As a photographer myself, I know that there would be few pictures of many of the people in my own family, who go darting and hiding from sight whenever I point the viewfinder at them, were it not for my insistence in capturing their likenesses at any and every family gathering. I always try to appeal to them to cooperate by saying: "What about your grandkids or their grandkids? One day, when you're long gone, they're going to want to see who you were, who they came from." The argument rarely works, so their descendants will mostly know that my godmother and cousin had beautiful hands and fast reflexes. In looking at Lixenberg's photographs I remember scrambling to shove family albums into shopping bags back in 1992 when we feared the worst and had to quickly and selectively chose what was worth saving of what we had accumulated. What would Lixenberg's subjects grab, I wonder, if they had to quickly flee their homes? Would they take her portraits with them now to cherish and preserve? Through her photographs, Lixenberg has given her subjects a valuable, tangible connection to their pasts as well as their futures. Moreover, she has given the rest of us a powerfully moving testament to their spirit.

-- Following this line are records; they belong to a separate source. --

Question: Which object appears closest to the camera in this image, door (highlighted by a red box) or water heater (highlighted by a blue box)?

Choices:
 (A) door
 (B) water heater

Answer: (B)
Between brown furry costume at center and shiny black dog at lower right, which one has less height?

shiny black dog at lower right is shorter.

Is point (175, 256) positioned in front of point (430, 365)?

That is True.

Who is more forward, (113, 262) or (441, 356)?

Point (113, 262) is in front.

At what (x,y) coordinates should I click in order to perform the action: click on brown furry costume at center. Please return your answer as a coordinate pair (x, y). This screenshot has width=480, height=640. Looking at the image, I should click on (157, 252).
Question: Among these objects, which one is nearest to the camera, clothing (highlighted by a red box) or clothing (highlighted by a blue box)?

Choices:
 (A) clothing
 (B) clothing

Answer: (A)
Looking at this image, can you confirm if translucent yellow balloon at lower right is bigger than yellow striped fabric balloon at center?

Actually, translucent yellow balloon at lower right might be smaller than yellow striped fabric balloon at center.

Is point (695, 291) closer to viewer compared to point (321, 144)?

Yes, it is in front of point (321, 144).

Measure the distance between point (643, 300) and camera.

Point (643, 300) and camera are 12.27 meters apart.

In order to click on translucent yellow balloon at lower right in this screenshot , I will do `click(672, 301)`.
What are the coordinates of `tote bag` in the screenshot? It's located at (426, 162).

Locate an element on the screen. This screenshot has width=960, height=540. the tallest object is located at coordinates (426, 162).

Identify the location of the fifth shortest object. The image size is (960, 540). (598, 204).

1. From "People of Watts," by Ntozake Shange, a poem inspired by Dana Lixenberg's photographs, in VIBE, issue and volume number (November 1993), p. 79. 2. James Baldwin in 1972, quoted in Lynell George, "30 years after the Watts riots, two Angelenos look back and ask: Why did it happen-and will it happen again?" Los Angeles Times Home section, (August 11, 1995), page 1. 3. From the Housing Authority of the City of Los Angeles (HACLA) website, http://www.hacla.org/about/aindex.htm, cited on 10 November 1998. 4. From a conversation with the photographer. 5. CaShears, "Dissecting a media controversy, Activist: 'Paper has done disservice,'" USA Today (March 1, 1993), page 11A.